The next sketch sucked. It’s about a princess (Gadot) who I guess is poor for reasons I must have missed when I wasn’t paying attention to the opening voiceover. A trio of mice (Bryant, McKinnon, Mooney) make her a dress for some fancy ball, but here’s the thing: The dress looks like shit. When she refuses to wear it out, they make fun of her for being poor. It’s actually pretty vicious and weird! Bennett comes in as her date, learns that the mice made her the dress, and asks Bryant out to the ball instead. But why?, the princess asks. “Oh sorry, I don’t date poor chicks. It gets messy real fast.” Wow!

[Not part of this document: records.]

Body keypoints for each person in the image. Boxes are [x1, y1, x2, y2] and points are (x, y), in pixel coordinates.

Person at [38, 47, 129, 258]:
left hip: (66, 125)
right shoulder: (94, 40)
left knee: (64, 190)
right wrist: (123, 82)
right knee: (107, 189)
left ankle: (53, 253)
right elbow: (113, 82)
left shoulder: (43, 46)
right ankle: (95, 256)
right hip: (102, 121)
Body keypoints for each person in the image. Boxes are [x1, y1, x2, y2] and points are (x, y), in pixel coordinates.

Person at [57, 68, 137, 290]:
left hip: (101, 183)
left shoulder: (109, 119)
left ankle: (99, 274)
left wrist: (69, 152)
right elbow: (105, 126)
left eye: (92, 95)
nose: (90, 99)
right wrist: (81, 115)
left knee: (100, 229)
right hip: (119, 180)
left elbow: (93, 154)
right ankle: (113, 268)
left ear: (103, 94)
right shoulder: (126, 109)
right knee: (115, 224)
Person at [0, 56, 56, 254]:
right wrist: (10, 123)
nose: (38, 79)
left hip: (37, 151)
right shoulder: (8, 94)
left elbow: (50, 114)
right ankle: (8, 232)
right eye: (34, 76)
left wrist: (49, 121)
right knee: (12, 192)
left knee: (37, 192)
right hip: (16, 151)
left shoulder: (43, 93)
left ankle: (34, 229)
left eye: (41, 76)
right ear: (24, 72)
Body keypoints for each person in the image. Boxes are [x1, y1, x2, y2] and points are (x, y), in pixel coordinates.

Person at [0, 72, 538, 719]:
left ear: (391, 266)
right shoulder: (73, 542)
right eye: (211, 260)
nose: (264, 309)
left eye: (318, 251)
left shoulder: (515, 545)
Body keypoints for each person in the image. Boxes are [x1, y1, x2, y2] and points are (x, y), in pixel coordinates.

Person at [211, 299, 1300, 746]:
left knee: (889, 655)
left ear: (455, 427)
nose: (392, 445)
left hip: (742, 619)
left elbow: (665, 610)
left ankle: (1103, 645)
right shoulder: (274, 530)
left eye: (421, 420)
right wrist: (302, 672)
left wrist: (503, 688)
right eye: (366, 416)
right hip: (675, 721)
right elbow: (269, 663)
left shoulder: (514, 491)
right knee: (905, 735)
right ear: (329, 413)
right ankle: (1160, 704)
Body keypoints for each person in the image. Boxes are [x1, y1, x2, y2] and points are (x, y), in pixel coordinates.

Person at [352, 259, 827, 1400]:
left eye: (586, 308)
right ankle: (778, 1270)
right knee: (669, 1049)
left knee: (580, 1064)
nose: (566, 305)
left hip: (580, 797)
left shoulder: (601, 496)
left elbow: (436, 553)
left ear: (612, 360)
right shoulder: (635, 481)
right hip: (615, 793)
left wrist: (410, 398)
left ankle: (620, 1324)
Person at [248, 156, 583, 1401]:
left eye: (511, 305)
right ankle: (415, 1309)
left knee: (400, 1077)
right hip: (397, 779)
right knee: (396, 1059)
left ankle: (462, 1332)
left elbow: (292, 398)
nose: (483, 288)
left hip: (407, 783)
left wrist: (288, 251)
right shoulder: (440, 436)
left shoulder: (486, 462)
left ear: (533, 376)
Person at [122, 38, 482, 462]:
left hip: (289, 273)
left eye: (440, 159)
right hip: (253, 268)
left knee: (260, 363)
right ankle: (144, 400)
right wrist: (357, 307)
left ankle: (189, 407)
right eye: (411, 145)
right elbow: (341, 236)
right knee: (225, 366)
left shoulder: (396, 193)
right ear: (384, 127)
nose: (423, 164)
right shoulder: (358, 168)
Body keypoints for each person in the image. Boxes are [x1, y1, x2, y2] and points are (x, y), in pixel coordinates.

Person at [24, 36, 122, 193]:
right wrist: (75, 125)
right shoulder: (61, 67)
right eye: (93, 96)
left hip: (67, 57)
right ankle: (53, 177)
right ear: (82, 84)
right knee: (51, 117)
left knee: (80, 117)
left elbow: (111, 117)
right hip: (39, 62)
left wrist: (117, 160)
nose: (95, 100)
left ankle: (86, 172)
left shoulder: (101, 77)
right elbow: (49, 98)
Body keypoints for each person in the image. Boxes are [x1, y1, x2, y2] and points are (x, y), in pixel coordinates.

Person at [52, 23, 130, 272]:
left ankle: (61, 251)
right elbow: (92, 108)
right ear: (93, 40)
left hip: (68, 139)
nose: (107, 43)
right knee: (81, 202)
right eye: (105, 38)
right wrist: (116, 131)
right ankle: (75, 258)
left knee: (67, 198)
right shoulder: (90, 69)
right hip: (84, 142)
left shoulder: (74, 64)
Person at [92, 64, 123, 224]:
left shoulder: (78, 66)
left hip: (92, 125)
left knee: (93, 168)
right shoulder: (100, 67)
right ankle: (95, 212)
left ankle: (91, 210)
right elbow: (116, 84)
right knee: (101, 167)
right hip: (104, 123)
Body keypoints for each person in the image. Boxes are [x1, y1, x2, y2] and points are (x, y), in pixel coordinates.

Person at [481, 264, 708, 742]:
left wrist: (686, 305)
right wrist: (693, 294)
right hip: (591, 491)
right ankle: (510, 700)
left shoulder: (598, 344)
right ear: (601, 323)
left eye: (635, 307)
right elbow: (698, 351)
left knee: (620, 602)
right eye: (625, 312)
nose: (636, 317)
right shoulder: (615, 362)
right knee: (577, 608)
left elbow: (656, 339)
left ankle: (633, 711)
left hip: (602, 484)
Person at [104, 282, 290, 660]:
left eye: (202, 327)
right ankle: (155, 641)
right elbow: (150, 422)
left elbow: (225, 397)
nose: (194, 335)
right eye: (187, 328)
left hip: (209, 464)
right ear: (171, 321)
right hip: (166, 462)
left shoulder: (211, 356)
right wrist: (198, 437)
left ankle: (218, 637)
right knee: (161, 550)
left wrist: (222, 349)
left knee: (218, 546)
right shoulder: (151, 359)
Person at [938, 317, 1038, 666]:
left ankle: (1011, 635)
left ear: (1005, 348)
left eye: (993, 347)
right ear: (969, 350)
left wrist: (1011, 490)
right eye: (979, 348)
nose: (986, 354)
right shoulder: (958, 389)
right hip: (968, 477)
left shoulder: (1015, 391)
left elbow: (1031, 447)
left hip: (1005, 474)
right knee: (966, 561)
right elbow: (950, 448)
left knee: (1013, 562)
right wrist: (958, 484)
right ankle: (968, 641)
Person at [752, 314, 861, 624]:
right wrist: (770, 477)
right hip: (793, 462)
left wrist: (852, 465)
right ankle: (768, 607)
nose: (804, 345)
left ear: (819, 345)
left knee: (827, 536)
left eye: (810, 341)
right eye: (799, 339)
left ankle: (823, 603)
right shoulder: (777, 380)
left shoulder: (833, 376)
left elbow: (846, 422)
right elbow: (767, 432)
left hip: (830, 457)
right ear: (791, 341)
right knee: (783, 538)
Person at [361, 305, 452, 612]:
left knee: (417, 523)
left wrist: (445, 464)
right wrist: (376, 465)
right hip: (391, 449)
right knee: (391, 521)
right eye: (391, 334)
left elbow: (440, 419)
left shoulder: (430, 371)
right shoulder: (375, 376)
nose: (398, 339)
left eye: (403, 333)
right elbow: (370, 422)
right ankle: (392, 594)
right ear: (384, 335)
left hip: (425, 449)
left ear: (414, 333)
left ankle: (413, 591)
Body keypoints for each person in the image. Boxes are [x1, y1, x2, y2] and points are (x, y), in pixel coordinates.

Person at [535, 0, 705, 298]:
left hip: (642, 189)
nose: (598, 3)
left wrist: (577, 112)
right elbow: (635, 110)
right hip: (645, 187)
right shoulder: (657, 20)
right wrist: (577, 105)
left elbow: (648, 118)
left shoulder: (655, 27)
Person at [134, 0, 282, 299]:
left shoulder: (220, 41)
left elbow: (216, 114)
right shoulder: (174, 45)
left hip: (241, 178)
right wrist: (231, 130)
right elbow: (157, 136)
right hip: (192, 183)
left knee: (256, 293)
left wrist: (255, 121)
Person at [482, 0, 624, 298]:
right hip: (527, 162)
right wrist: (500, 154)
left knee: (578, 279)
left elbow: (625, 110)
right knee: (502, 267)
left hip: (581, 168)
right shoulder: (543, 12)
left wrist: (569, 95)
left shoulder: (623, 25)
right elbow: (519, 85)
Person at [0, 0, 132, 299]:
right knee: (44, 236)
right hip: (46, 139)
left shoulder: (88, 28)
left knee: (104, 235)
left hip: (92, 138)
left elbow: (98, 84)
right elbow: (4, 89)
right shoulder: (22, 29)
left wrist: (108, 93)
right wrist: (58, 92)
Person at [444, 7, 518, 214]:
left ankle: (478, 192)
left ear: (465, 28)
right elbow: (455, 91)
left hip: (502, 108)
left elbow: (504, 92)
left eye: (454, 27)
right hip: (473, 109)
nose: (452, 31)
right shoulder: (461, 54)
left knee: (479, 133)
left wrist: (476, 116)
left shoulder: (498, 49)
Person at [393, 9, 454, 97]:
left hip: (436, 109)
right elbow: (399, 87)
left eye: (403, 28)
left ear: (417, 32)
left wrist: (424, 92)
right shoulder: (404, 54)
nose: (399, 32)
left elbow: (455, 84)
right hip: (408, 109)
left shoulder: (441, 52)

The next sketch also sucked. I don’t really want to get into it but it Alex Moffat plays some spy-type dude making an exchange with some other spy-type lady (Gadot), who I guess is holding some valuable flash drive for ransom, and for some reason they’re doing the exchange over video chat, and the chat keeps cutting out and switching to this webcam channel where Bryant and Strong do gross stuff for money, and, I don’t know, it keeps switching back and forth between the two channels, muddying up the deal, and then Moffat accidentally wires the ransom money to the webcam ladies, and also Thompson and Luke Null are in the sketch too.

Then Sam Smith sings another song. God bless you, Sam Smith!

Finally we arrive at the Wonder Woman parody, sort of. Diana (Gadot) is hanging out on Themyscira with her fellow Amazons when two women (McKinnon and Bryant) pull up in a rowboat. The bit is that they think the Amazons, like them, are lesbian, that this is an island full of lesbians, an island where they can live the rest of their lives happily boning hot women, but it turns out it’s not, none of the Amazons are gay, even though they do rough-house a lot and admire each other’s bodies and all that. The joke is also that Gadot is really hot and they want to fuck her, so it’s very frustrating for them when she lays their heads on her breasts in a sort of sympathetic gesture that doesn’t track logically but hey, clearly someone wanted Gadot to say “tits.” She offers to make out with McKinnon, to see if she feels anything, and they kiss, and everyone cheers!, but she doesn’t feel anything, so McKinnon and Bryant leave the island. An animation shows them ending up at the Greek Island of Lesbos, ha ha. I don’t know who wrote the sketch and but it very much played like the most obvious male fantasy you could fantasize about an island of powerful women warriors. If it was in fact a woman’s fantasy, still I gotta question the choice to give this episode yet another sketch where the joke is that women are hot.

In the episode’s final sketch, Gadot plays a daytime talk show host whose schtick, I guess, is solving problems with tough love. In this case she brings on a tough-guy cop-type character (Thompson) to deal with a rebellious teenage girl (Heidi Gardner) who hates her mom (Bryant) and also is addicted to straws (this was funny enough). He threatens to take her away to his boot camp and asks if she’d like that, if she’d like it if he were her daddy. The joke of the sketch is she takes this literally—she does want a daddy, because, you see, she has no father figure, which apparently is why she misbehaves—and then so does everyone else, and he gets pressured into adopting her.

That’s it, that’s the end of the show.